I do also own some fabulous sounding headphones with assymetrical drivers, so I am aware it's not the only ingredient in the whole headphone pie.
 
Oct 3, 2023 at 5:10 AM Post #429 of 3,071
As far as I know, the driver itself is usually developed by one person ( or at least he is mostly in charge) and he is also responsible for the final tuning of the headphones.
There are a few other people who are responsible for the design of the headphones, that is the aesthetics and the comfort (headband construction, pads, etc.).
I don't doubt that many people know who that guy is and where he worked, but I guess they won't tell, since it is bad marketing telling everyone that a person from a certain competitor developed the headphones for them, unless he is famous, like Axel Grell.
I don't quite get what you're trying to say here... Even if we assume the guy who was mainly in charge of the driver design did work somewhere else before -- what exactly does that mean?
Axel Grell has made a name for himself, and in consequence named his new company after himself. Dan Clark as well. They also thereby reference their past achievements. Which Austrian Audio does as well.
 
Oct 3, 2023 at 5:15 AM Post #430 of 3,071
I'm confused....
I thought higher end drivers were meant to be symmetrical.
I don't understand the purpose of the AA logo in the central rear vent. Surely that adds uneven backwave pressure? (and maybe some other turbulence/distortions?)

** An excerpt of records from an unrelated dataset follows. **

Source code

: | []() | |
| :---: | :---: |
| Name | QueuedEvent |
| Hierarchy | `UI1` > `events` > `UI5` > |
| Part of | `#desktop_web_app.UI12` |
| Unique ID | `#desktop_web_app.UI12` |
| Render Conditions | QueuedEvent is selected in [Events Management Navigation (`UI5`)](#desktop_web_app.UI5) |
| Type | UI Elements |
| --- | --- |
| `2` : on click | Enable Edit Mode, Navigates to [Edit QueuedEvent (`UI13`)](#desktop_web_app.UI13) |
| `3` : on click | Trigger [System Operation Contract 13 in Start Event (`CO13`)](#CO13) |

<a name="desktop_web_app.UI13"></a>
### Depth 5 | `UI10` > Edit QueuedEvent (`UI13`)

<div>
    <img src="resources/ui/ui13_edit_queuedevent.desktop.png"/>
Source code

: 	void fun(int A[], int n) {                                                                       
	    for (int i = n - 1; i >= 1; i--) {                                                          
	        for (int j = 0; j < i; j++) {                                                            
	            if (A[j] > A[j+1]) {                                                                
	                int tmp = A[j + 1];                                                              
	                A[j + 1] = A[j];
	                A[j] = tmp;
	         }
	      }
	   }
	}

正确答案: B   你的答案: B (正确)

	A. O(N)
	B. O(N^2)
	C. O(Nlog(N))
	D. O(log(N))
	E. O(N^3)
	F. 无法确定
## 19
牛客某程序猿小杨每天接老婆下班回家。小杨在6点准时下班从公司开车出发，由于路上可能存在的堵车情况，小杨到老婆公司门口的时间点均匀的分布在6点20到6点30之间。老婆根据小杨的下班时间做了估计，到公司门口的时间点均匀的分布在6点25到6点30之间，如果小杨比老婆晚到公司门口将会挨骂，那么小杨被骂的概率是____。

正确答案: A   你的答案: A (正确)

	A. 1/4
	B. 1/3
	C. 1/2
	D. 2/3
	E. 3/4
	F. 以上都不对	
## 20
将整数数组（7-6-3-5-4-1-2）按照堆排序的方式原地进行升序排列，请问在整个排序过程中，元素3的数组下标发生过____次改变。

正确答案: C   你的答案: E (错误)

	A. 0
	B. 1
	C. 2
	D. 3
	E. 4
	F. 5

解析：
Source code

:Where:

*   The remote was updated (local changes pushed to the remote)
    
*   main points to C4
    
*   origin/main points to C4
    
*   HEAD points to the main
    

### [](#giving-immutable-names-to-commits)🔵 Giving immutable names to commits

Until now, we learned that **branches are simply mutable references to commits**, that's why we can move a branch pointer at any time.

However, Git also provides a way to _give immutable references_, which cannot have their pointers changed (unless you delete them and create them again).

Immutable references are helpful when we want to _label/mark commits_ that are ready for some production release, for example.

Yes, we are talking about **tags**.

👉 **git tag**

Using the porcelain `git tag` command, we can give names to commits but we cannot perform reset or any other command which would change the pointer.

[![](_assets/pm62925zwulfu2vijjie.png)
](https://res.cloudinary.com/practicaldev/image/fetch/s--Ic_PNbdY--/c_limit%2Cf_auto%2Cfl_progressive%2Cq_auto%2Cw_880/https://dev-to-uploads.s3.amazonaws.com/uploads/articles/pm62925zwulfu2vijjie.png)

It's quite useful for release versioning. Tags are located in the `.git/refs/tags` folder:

Or does the assymetrical design of the AA logo compensate for the assymetrical outer rear venting?

I'll probably never get an answer to these questions, but it feels like a step back from Focal, Sennheiser and Beyerdynamic's top tier drivers.
Even AKG's legendary flagship drivers of the past (K501, K701 etc) were mostly symmetrical.

In the end, I know the most important thing is how it sounds, and I'm not a purist about this kind of design phylosophy... just very curious.
I do also own some fabulous sounding headphones with assymetrical drivers, so I am aware it's not the only ingredient in the whole headphone pie.
Interesting observation for sure... but I guess they did not slap on that logo after the driver was finished, so I guess they had considered any effects that might have.

Only tangentially related, but I always had strange feelings with the different patterns on some Meze drivers.
 
Oct 3, 2023 at 5:17 AM Post #431 of 3,071
K812 a bit more: 5-year research and development program, as said Kent Iverson, Director of Marketing and Product Development, AKG
And both HD800 and K812 were new driver designs, while I understand the Composer driver as a refinement/extension of the X driver concept developed for the X55/60/65
 
Oct 3, 2023 at 5:26 AM Post #432 of 3,071
I'm confused....
I thought higher end drivers were meant to be symmetrical.
I don't understand the purpose of the AA logo in the central rear vent. Surely that adds uneven backwave pressure? (and maybe some other turbulence/distortions?)

Or does the assymetrical design of the AA logo compensate for the assymetrical outer rear venting?

It seems a simply design reduce airflow noise and backwave guider/smoother.
 
Oct 3, 2023 at 5:28 AM Post #433 of 3,071
I don't quite get what you're trying to say here... Even if we assume the guy who was mainly in charge of the driver design did work somewhere else before -- what exactly does that mean?
Axel Grell has made a name for himself, and in consequence named his new company after himself. Dan Clark as well. They also thereby reference their past achievements. Which Austrian Audio does as well.
I'm not trying to say anything except what I said - it is an interesting fact that guys from Austrian Audio hired a person from a competitor to develop headphones for them (or at least a major part of it). That's it. And naturally, of course, it is interesting to know on what else he worked on, isn't it? Since he was hired, probably he is quite good and experienced (and since there is positive feedback, he probably did a good job). At least he is considered better by the management than those worked on other Austrian Audio headphones, or there would be no point in hiring him in the first place.